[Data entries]
━━━━━━━━

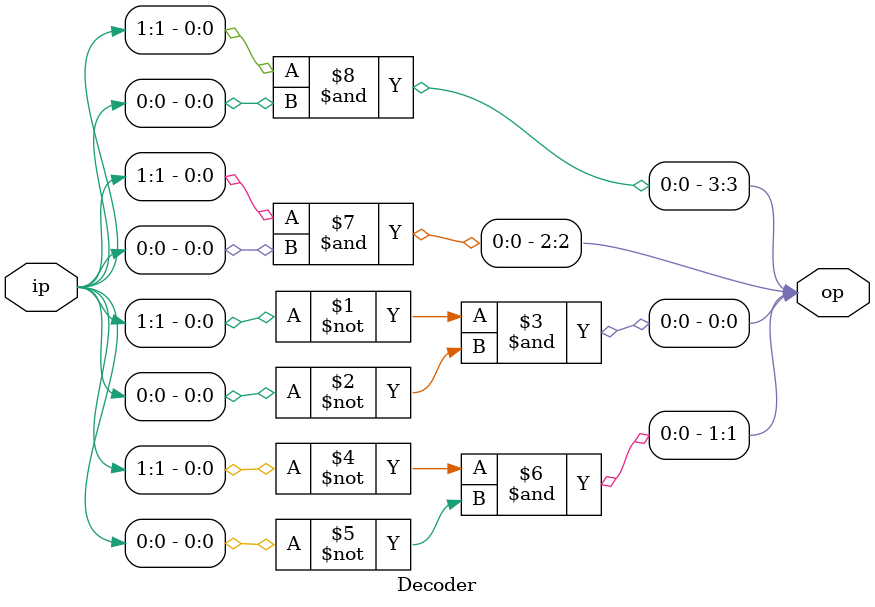
<source format=sv>

module Decoder (op, ip);

    output [3:0] op;
    input [1:0] ip;

    assign op[0] = (~ip[1] & ~ip[0]);
    assign op[1] = (~ip[1] & ~ip[0]);
    assign op[2] = (ip[1] & ip[0]);
    assign op[3] = (ip[1] & ip[0]);

endmodule

// no testbech because this code is to program an fpga
// refer to the Pin Planner Diagram readme file

</source>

━━━━━━━━

_WORK INSTRUCTIONS_.
Working through the records, copy each line in which the word "assign" appears.

_EXERCISE RESULT_.
    assign op[0] = (~ip[1] & ~ip[0]);
    assign op[1] = (~ip[1] & ~ip[0]);
    assign op[2] = (ip[1] & ip[0]);
    assign op[3] = (ip[1] & ip[0]);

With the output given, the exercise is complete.